**原始文档**
________

这是我的两卷本哲学论文选集中的一本,另一本是关于维特根斯坦的。此卷收集的论文探讨了关于语言的两种根本不同的观点:语言作为普遍的中介和语言作为演算。从比较的角度加以考察的哲学家包括皮尔士、弗雷格、维特根斯坦、卡尔纳普、蒯因、胡塞尔和海德格尔,并对塔斯基关于真定义的结果作了评论,认为它是非结论性的。

(3)《真定义、斯柯伦函项和公理集合论》(论文,待发表)

(4)《对于辖域来说没有辖域?》(论文,1997)

(5)《逻辑学中的一场革命?》(与Gabriel Sandu合著,1996)

(6)《论知觉的逻辑》(论文,1969)

在前三篇论文中,或证明了IF逻辑的各种重要结果,如可在IF一阶语言内给出它的真定义;或探讨了它在逻辑学、语言学、数学基础等领域可能产生的影响。第四篇论文从“第三人称”的角度讨论知觉,把知觉现象归属于关于知识和信念的一般模态逻辑的一个特殊分支的对象。这篇论文对关于知觉的哲学讨论产生了重要影响。

问:您教育和培养了正在活跃的这一代芬兰逻辑学家和哲学家,您还是国际知名的编辑,主编着著名的《综合》杂志和《综合系列丛书》。我想知道,您的教学和编辑生涯对您的学术研究有什么影响。

答:我并不认为我是一个多么好的教师和编辑,因为我接触并熟识一些非常好的教师如塔斯基和冯、赖特。但我喜欢教学和编辑,把它们视为使我的思想保持活跃和新鲜的手段。我清楚地记得,正是1991年我在波士顿大学主持的一个研讨班上,我忽然领悟到完全可以在同一个语言内定义它的真谓词。从去年开始,我对教学的方法和原理很感兴趣,在思考如何教授逻辑以及更一般的哲学之类的问题,也许由此会产生你前面问到的我的最好的论文之一。

________

**执行任务**
从上面这篇关于逻辑学研究与教学的访谈的最后一句之后往下续写。

________

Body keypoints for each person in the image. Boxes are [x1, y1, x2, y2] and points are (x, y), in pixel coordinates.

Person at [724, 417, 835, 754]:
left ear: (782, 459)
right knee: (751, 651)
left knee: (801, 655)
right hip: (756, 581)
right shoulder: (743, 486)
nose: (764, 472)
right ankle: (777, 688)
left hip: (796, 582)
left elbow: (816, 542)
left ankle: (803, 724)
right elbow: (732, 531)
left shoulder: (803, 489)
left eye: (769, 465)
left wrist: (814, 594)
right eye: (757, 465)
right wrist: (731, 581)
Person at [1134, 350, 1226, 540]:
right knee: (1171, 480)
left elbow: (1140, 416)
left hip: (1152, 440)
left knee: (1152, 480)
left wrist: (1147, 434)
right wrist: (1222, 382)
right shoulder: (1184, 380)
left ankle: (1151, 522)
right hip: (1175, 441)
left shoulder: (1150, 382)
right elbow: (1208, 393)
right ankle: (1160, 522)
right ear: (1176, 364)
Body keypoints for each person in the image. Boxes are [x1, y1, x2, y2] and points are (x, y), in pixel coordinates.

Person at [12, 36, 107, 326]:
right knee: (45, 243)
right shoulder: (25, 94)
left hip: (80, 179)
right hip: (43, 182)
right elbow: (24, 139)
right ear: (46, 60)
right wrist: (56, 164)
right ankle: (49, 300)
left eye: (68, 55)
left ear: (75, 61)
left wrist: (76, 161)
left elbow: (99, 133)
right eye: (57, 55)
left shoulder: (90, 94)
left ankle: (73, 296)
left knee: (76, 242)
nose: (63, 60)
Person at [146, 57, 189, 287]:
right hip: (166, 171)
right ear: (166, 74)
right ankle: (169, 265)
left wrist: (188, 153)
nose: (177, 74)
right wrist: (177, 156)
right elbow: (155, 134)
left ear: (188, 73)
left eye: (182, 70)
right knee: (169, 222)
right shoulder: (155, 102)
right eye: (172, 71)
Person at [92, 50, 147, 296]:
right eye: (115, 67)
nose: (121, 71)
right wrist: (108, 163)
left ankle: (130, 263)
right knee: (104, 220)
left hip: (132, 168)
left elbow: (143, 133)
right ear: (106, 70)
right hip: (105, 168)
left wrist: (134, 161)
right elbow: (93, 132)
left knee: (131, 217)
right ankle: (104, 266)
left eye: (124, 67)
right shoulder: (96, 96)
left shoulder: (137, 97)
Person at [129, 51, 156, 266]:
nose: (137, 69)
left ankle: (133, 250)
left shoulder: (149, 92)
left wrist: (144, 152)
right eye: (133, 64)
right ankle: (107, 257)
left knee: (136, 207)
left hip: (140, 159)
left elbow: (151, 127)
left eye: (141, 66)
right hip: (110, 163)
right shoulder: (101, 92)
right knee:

________

**书面回答**
问:您近些年主要在研究些什么课题?

答:现在?我的兴趣很广泛,喜欢同时在几个不同的领域或课题上工作,我常常发现这些工作是相互启发和相互促进的。近年内我的工作主要集中在以下几个方面:一是游戏论语义学,我试图把它向各个方面推广。实际上,我的IF逻辑就是我的游戏论语义学的扩展和延伸之一。二是数学基础问题,我越来越理解了由20世纪数学基础研究的经典大师如希尔伯特、塔斯基、卡尔纳普和哥德尔所提出的那些问题的重要性,尽管我常常与他们每一个人都不一致,但他们所思考的问题比近些年一直在争论的那些问题重要得多,值得经常回到他们那里去寻求灵感。三是我对语言理论感兴趣,特别是自然语言的逻辑、语义学和方法论。1991年,我与我的学生桑朵(Gabriel Sandu)出版了一本书:《论语言学的方法论》,主要是把我的游戏论语义学与乔姆斯基的管制约束理论加以比较。我也继续对维特根斯坦、亚里士多德、皮尔士等人的思想感兴趣,并在这些方面作一些研究工作。我喜欢这种研究方式,让自己的思想在不同的领域、不同的课题上转来转去。

问:在您的学术研究中,逻辑与哲学是紧密联系在一起的。也许您的哲学研究使您觉得有必要创立某些新的逻辑工具,然后您又把这些工具应用于您自己的研究活动中。请您谈一谈逻辑和哲学的关系是再合适不过了。

答:我所用的逻辑工具在技术上是新的,在观念上却是旧的。例如,我的基于游戏论语义学的IF逻辑就是试图清楚地揭示数学家们一直在进行着的思考方式;我近年所发展的“探究的询问模型”也是试图发展哲学中相当古老的观念。正如有人开玩笑说的,我的询问模型只不过是苏格拉底的设问法加上现代逻辑的包装。在某种意义上确实如此。有些中学老师相当好地运用了这一方法,他们的教学非常成功。

关于逻辑和哲学的关系,我只想简单地指出,几乎没有什么逻辑分支没有直接或间接的哲学意蕴,而关于我们概念的逻辑或逻辑分析几乎都与许多哲学研究有某种关联。正是在这个意义上,我不相信有可能把纯粹的逻辑洞见与哲学省思完全区分开来,在我自己的工作中是如此,在哲学史上也是如此。例如,有什么东西比传统的范畴理论在哲学上更重要?而对它的评价反过来又与自然语言的逻辑与语义学密切关联着。在每一个主要方向上,我在逻辑方面的工作都开辟了逻辑分析的新的可能性,而这种分析反过来又导致对确定无疑的哲学问题的新见解,甚至导致对哲学史的新看法。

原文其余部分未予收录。